Object state change records
[Start of section]

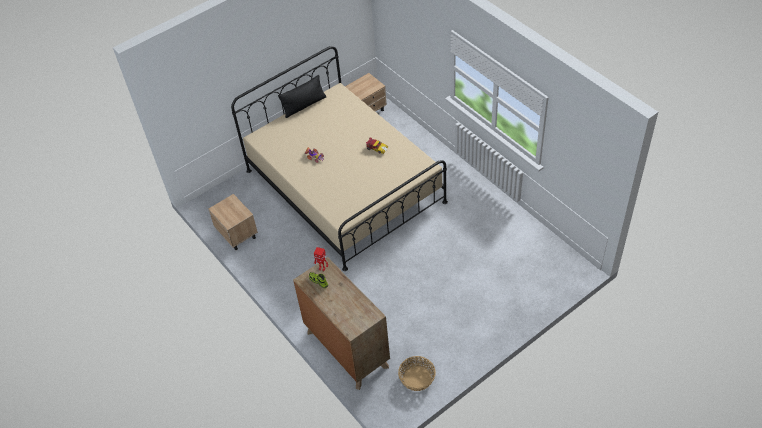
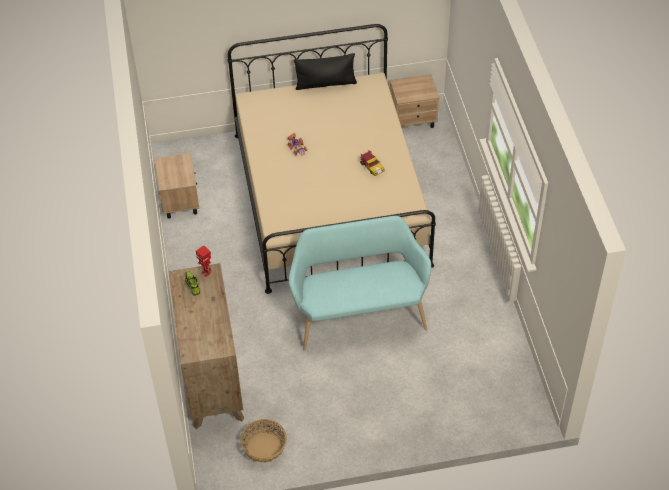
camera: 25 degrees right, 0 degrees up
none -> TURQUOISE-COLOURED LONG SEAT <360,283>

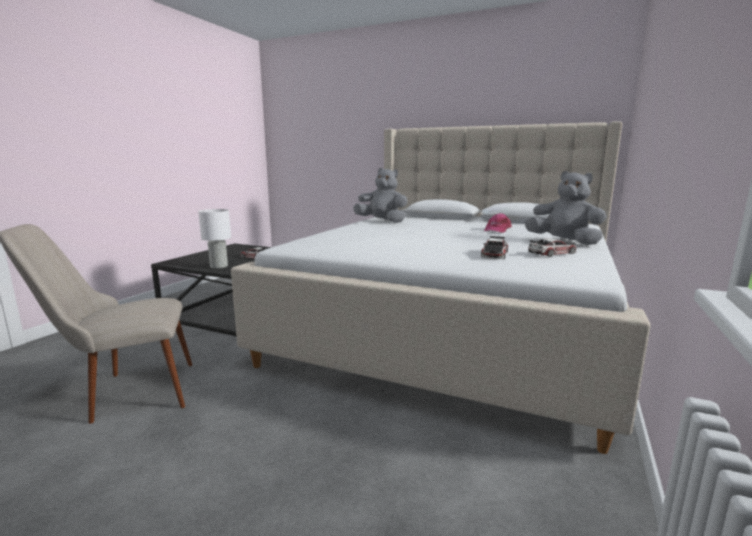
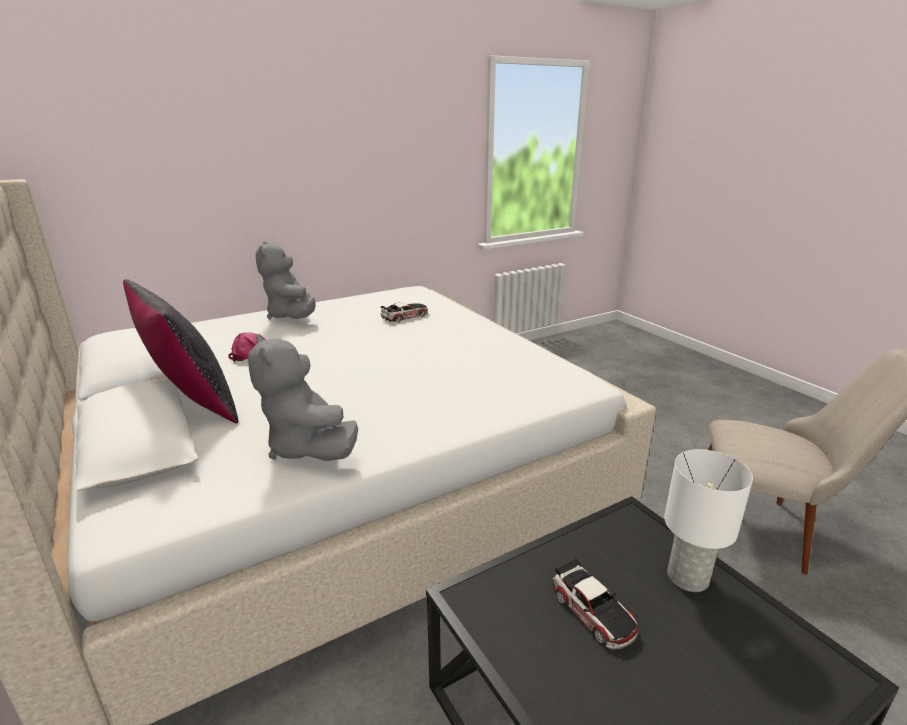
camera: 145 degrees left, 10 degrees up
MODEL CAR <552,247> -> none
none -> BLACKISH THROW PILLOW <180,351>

[End of section]

== WHAT YOU WILL DO ==
Word for word, copy all the entries above, but with no pictures.

== RESULT OF THIS EXERCISE ==
camera: 25 degrees right, 0 degrees up
none -> TURQUOISE-COLOURED LONG SEAT <360,283>

camera: 145 degrees left, 10 degrees up
MODEL CAR <552,247> -> none
none -> BLACKISH THROW PILLOW <180,351>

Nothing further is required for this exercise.